Attention: Get a Grip on ESG
ESG is yet another dark horse in the real estate market. Carsten Tirsbæk says:” We make a living by lending money to customers we believe will be able to pay us back. We must be confident that customers can repay us before entering a partnership. The better we know the customers can document their business, the better our ability to make the right lending decisions, which ultimately means fewer losses. A new dimension in customer analysis, and increasingly crucial for lending decisions in the future, is ESG. Here, we have a clear call to our customers: Start documenting your efforts and results as soon as possible. It will make a significant difference so those customers who are prepared and have done their homework will be in a much stronger position, not only to borrow money and do business but also to take advantage of the opportunities that will undoubtedly arise in the real estate market.

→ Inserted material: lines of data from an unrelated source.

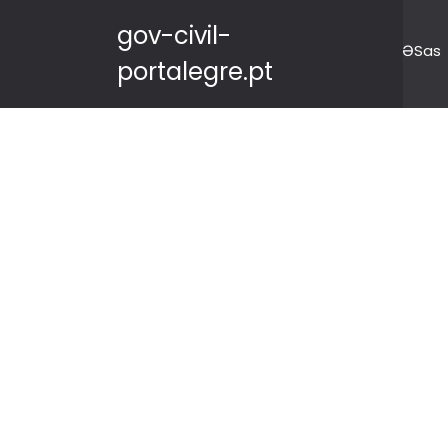
gov-civil-
ƏSas
portalegre.pt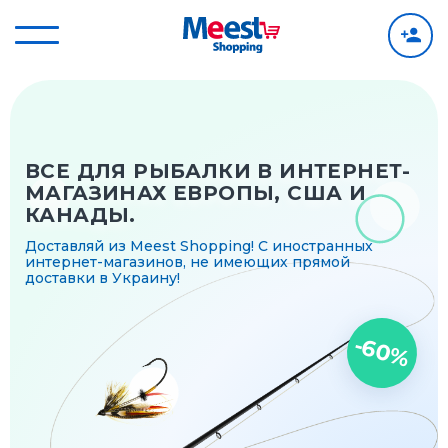
ВСЕ ДЛЯ РЫБАЛКИ В ИНТЕРНЕТ-
МАГАЗИНАХ ЕВРОПЫ, США И
КАНАДЫ.
Доставляй из Meest Shopping! С иностранных
интернет-магазинов, не имеющих прямой
доставки в Украину!
-60%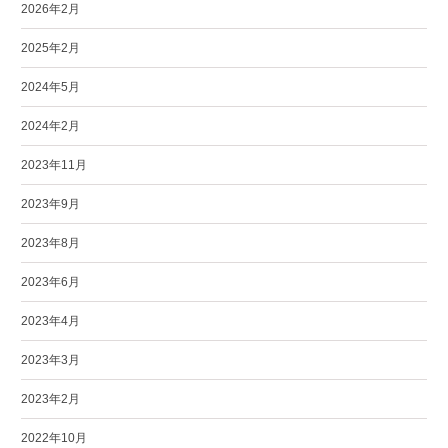
2026年2月
2025年2月
2024年5月
2024年2月
2023年11月
2023年9月
2023年8月
2023年6月
2023年4月
2023年3月
2023年2月
2022年10月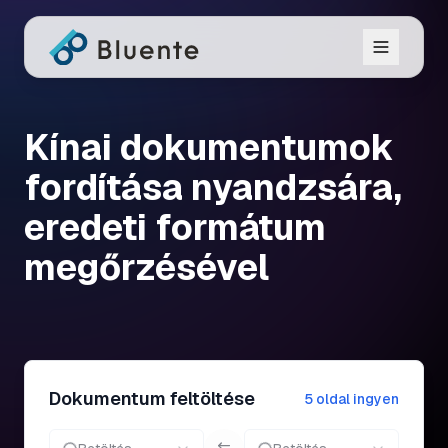
Kínai dokumentumok
fordítása nyandzsára,
eredeti formátum
megőrzésével
Dokumentum feltöltése
5 oldal ingyen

“The influential political pressure, which is already a reality, will result in massive regulation in the coming years. For example, negotiations in the EU are currently underway concerning building directives that will set the framework for how much one will be obligated to invest in energy improvements in their properties. What are the company’s ambitions in the ESG area? What is the property strategy? What do the data show about consumption and CO2 emissions? How can you improve? What is the plan for improvement?” Our call to companies is to work ambitiously on ESG, create transparency, and provide documentation. There are all sorts of scenarios in play, and it’s hard to predict how it will end. But one thing is sure: Get control of ESG data, or you’ll be at the back of the platform when the ESG train departs. There will undoubtedly be many requirements, which will come quite forcefully.
Liquidity and Optimism
Carsten Tirsbæk concludes: “Despite uncertainties and dark horses, we are not running around being overly pessimistic. In general, our customers are doing well. Liquidity is still reasonable for the vast majority of customers even with the rising interest rates. So, there aren’t any serious issues. The installments are being paid as they should. We were worried that it would look worse. In the future it’s naïve to think that everyone can sail through without challenges. But in my opinion, we are not facing a major crisis. Returning to the hurdle race, there will always be some with heavy legs who stumble over a hurdle, but the vast majority have prepared themselves so well they will clear the hurdles as they should.